Sıcaklığını iliklerimde hissedemediğim yuvanın soğukluğunu ısıtırdım bu odada. Mira'yı tanırdım. Mira ile yalnız kalır, Mira'yı yaşardım. Huzuru saklardım bu odanın köşelerine. Huzursuzluğun zihnime yayıldığı vakitlerde bulur çıkarırdım yerinden. Etrafı çevreleyen loş ışıkta dinlerdim hatıraların sesini. Şimdi neden tabutun içindeymiş gibi hissediyorum? Kefenlenmiş bedenim toprağın ölüm soğuğunu sindirirken yedi sıra tahta arasına inşa ediliyor mezarım. Atılan toprağın sesini işitirken kokusunun verdiği huzura erişemiyorum. Yalnızca ölüyorum. Öldüğümün bilincindeyim. Algılarım açık. Boğazımdan aşağı yuvarlanıyor soluklar ama ben ölüyüm. Ölmüşüm.

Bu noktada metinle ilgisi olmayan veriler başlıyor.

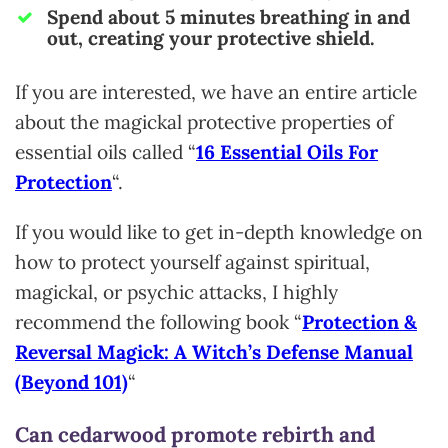
Spend about 5 minutes breathing in and
out, creating your protective shield.
If you are interested, we have an entire article
about the magickal protective properties of
essential oils called “
16 Essential Oils For
Protection
“.
If you would like to get in-depth knowledge on
how to protect yourself against spiritual,
magickal, or psychic attacks, I highly
recommend the following book “
Protection &
Reversal Magick: A Witch’s Defense Manual
(Beyond 101)
“
Can cedarwood promote rebirth and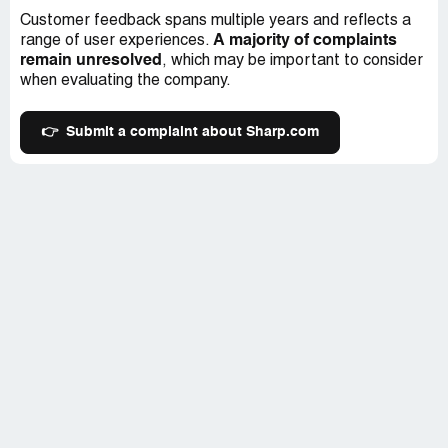
Customer feedback spans multiple years and reflects a
A majority of complaints
range of user experiences.
remain unresolved
, which may be important to consider
when evaluating the company.
👉
Submit a complaint about Sharp.com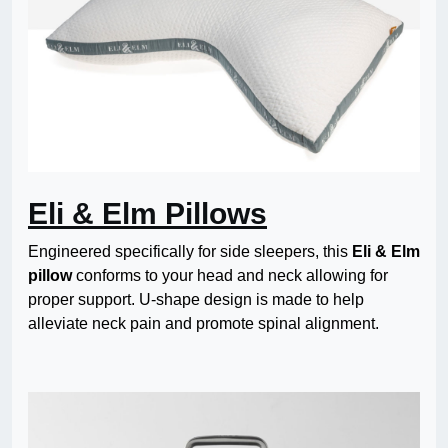
Eli & Elm Pillows
Engineered specifically for side sleepers, this
Eli & Elm
pillow
conforms to your head and neck allowing for
proper support. U-shape design is made to help
alleviate neck pain and promote spinal alignment.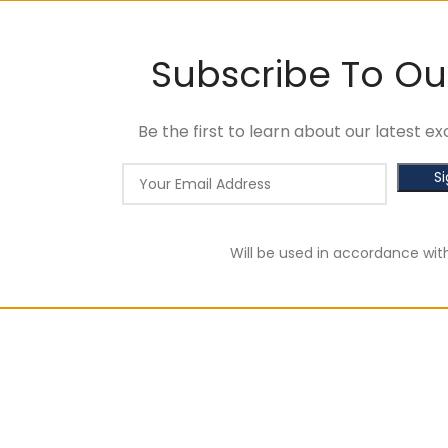
Subscribe To Ou
Be the first to learn about our latest 
Will be used in accordance wit
of RM100. Use code: tlsfreeship10 🚛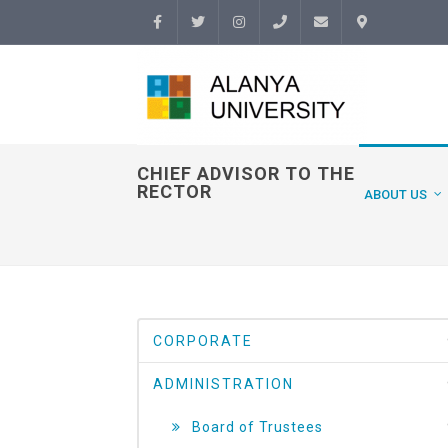
Facebook
Twitter
Instagram
(+90
info@alanyauniversity.
İletişim
242)
513 69
CHIEF ADVISOR TO THE
RECTOR
ABOUT US
69
CORPORATE
ADMINISTRATION
Board of Trustees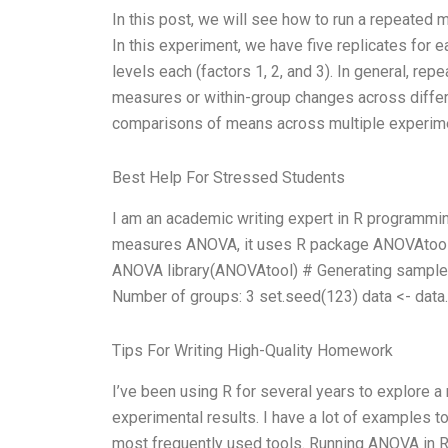
In this post, we will see how to run a repeated
In this experiment, we have five replicates for e
levels each (factors 1, 2, and 3). In general,
measures or within-group changes across differ
comparisons of means across multiple experimen
Best Help For Stressed Students
I am an academic writing expert in R programmi
measures ANOVA, it uses R package ANOVAtool. He
ANOVA library(ANOVAtool) # Generating sample 
Number of groups: 3 set.seed(123) data <- data.
Tips For Writing High-Quality Homework
I’ve been using R for several years to explore a m
experimental results. I have a lot of examples t
most frequently used tools. Running ANOVA in R: T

Hırçın denizlerin dalgaları damarlarımda şahlanıyor. Katledilen duygularım titretiyor ellerimi. Sallantısı yüzümde serinlik oluştururken ıslak saçlarımı geriye doğru çekiştirdim. Ayak parmak uçlarımdan yukarı yükselen başka bir ruhun varlığını hissettiriyor zihnimde canlanan anılar. Nefes alamıyorum. Bir bedende fazlalık değil midir diğer ruh? Kimsesiz bedenime mıhladığım ruhum çıkmamak için yeminliyken geçmişin anılara bağışladığı ruhta benimle. O vakit sonlansın yaşantım ölümle.
Zihnimde raksediyor hüznün sesi. Dilinden dökülenler eyleme geçmesi gerekenler. Ölümle mezun etmeliyim on dokuz yıllık yolcuyu.

Başımda şiddetlenen ağrıyla işler çığrından iyice çıkmaya başladı. İsyana bahane ararken sürekli önüme engeller çıkıyor. Dayanamıyorum. Kendimi nefes almaya bile aciz hissediyorum. Bedenim yatağa devrilirken temiz kıyafetlerimi biraz daha kenara çektim. Bedenimi saran mini havluyla bacaklarımı kendime çekerek cenin pozisyonuna geçtim. Sahip olduğum yangınları etrafa saçmak, başkalarıyla paylaşmak isterken öylece durmak yalnızca susmak daha çok yakıyor canımı. Suskunlukla boğuşmak daha çaresiz kılıyor ruhumu. Sol gözümden kayarak burnumun üzerinden akan tek damla yaş tüm isyanımı haykırıyor. Tek damla içimdeki kire bulaşmadan akıp gidiyor. Gözlerimin önünde dalgalanan görüntüler hiç vazgeçmiyor tekrar etmekten. Oksijenime zehir olmak için çabalıyor. Koskoca evrene sığamıyorum. Ne yapacağımı öyle şaşırmış bir haldeyim ki her hareketim bir hata hissi yaratıyor. Çenem usuldan titremeye başladı. Göğüs kafesimi içeri çökerten acılar zamanı dar ediyor. Zaman benim tersimde ilerliyor. Sırtım yatakla bululurken acıyla yumdum gözlerimi. Bir elim şakaklarıma gitti usulca. Bir şeyleri değiştirmek için çırpınıyor umudum içerlerimden. Filizlenen çiçekler kötünün kehanetiyle solmaya mahkum. Dilimin altında öyle büyük bir çığlık var ki serbest kalsa depremi yaşatır duygulara.